> **Problem to work on**
With the string "activate" as the filter, copy each matching line from the records.

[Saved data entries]
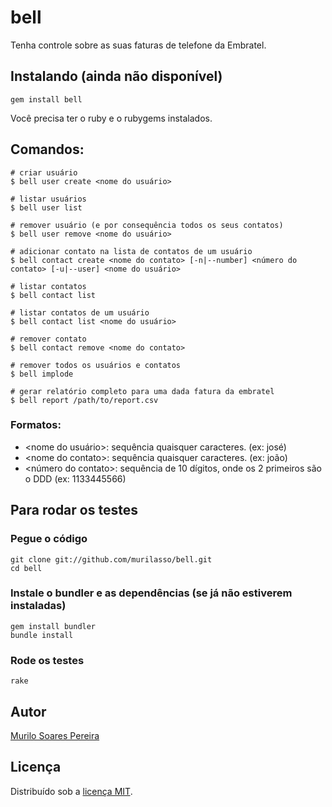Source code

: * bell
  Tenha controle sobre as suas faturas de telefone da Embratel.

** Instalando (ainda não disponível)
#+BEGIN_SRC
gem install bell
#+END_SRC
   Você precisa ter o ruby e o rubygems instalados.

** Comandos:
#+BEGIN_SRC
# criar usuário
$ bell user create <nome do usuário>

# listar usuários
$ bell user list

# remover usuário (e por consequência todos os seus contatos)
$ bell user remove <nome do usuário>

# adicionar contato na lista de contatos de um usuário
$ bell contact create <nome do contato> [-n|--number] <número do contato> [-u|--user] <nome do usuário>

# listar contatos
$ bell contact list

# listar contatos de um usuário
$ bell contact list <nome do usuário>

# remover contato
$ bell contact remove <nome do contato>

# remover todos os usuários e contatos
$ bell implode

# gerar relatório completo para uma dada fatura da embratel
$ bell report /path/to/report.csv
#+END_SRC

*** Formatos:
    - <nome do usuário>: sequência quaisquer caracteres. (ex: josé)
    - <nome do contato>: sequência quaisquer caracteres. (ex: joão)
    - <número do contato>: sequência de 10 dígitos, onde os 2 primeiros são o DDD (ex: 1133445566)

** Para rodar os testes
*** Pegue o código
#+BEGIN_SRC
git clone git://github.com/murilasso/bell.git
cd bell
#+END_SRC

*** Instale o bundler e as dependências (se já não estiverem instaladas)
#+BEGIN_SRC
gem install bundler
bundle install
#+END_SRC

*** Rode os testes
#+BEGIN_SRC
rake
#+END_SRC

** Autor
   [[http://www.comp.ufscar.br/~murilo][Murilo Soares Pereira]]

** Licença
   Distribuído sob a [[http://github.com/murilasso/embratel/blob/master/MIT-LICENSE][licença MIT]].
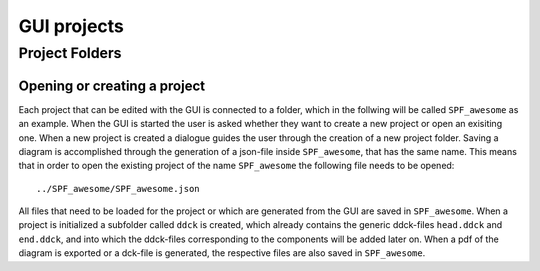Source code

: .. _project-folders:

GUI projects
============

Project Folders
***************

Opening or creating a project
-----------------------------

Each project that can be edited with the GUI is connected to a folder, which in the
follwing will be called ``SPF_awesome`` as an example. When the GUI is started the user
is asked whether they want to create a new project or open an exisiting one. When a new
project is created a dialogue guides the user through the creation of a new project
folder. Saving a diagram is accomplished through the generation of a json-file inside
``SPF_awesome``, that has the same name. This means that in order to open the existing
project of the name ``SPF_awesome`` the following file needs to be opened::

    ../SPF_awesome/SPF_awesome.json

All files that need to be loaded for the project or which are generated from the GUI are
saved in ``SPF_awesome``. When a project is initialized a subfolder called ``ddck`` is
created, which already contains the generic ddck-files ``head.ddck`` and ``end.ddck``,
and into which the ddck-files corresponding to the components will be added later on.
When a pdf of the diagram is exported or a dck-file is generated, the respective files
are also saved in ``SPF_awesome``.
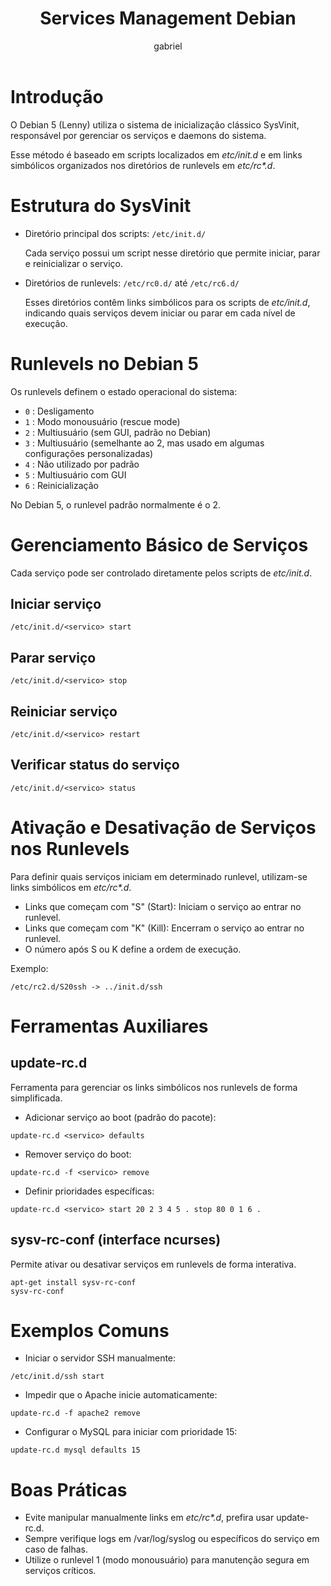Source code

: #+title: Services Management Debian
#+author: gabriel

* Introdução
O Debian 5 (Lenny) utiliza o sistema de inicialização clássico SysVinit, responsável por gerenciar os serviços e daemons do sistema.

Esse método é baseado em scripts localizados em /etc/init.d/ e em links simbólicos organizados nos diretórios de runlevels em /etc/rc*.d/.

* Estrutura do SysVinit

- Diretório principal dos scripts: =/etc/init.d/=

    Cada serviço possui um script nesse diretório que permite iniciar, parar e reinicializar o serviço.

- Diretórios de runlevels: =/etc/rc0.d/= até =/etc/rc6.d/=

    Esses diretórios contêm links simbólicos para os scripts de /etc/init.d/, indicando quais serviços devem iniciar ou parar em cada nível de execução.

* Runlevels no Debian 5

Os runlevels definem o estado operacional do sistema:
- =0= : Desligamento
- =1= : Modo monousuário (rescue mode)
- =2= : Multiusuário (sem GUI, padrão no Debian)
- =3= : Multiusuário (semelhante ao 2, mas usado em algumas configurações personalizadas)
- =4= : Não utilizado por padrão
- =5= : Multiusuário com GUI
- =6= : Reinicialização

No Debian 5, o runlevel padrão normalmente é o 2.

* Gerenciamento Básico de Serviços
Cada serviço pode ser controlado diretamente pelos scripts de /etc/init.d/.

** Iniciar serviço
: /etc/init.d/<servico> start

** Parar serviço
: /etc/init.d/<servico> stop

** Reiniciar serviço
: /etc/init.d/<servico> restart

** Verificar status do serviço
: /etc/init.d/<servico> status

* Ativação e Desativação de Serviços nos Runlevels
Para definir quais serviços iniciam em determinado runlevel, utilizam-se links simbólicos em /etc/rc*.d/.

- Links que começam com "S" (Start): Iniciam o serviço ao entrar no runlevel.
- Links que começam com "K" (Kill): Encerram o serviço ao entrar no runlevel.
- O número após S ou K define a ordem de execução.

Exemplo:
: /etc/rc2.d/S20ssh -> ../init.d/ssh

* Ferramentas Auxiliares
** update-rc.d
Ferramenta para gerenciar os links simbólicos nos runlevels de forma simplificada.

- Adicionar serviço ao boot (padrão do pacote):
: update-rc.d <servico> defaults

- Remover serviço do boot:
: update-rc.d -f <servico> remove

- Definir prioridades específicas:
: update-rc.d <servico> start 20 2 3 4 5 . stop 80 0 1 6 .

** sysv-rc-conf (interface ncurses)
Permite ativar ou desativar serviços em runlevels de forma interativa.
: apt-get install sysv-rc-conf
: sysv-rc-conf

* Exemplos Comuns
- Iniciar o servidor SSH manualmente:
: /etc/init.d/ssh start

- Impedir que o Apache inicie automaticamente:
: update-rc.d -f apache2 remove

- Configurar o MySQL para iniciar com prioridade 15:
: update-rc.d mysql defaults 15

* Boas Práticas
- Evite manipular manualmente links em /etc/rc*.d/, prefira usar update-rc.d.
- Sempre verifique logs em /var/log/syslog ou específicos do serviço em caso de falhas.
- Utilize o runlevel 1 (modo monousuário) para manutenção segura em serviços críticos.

--

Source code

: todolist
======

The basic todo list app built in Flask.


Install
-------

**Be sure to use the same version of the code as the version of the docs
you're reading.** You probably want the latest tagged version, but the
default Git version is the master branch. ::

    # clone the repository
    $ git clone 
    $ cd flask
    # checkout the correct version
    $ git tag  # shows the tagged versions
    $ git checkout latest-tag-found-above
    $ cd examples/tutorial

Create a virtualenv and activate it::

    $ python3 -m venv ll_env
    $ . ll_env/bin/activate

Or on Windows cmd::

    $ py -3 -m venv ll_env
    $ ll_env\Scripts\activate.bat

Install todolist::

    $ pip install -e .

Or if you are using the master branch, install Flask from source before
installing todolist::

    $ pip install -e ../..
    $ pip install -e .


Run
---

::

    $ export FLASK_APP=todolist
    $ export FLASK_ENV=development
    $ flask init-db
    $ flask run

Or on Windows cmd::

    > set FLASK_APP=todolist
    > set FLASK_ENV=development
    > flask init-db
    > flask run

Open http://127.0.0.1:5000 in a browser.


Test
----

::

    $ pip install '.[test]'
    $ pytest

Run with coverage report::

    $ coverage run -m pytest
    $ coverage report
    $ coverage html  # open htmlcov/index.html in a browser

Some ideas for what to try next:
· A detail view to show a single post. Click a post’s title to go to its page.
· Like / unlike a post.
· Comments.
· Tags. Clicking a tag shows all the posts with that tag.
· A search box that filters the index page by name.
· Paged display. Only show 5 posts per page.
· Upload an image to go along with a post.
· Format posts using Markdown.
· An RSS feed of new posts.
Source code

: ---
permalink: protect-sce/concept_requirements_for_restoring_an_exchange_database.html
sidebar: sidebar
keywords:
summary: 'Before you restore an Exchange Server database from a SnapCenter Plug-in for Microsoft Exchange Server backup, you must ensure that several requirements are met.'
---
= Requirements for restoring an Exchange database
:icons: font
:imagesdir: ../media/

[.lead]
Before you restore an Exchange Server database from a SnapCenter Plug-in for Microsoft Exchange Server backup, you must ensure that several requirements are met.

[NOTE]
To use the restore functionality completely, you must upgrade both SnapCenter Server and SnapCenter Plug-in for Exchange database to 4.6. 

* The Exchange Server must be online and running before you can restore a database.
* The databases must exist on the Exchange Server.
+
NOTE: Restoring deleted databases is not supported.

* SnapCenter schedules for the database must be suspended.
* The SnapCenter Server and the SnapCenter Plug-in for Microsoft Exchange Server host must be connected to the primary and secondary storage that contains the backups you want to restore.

* * *

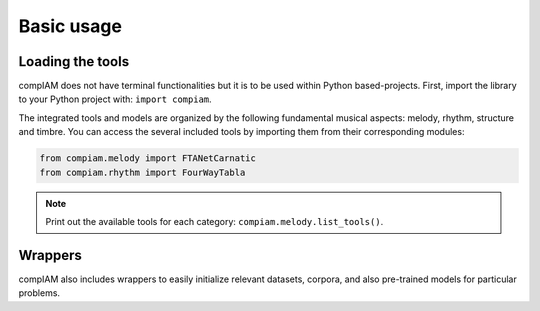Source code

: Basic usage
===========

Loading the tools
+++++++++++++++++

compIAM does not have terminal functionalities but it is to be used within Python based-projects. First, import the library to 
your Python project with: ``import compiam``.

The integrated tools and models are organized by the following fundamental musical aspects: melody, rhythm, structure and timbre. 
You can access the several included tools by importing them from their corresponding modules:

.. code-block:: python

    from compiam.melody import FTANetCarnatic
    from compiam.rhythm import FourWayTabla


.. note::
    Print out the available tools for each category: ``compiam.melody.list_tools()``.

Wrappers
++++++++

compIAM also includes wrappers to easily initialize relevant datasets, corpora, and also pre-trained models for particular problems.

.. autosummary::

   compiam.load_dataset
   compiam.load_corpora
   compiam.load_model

> **Worked solution**
Create a virtualenv and activate it::
    $ . ll_env/bin/activate
    $ ll_env\Scripts\activate.bat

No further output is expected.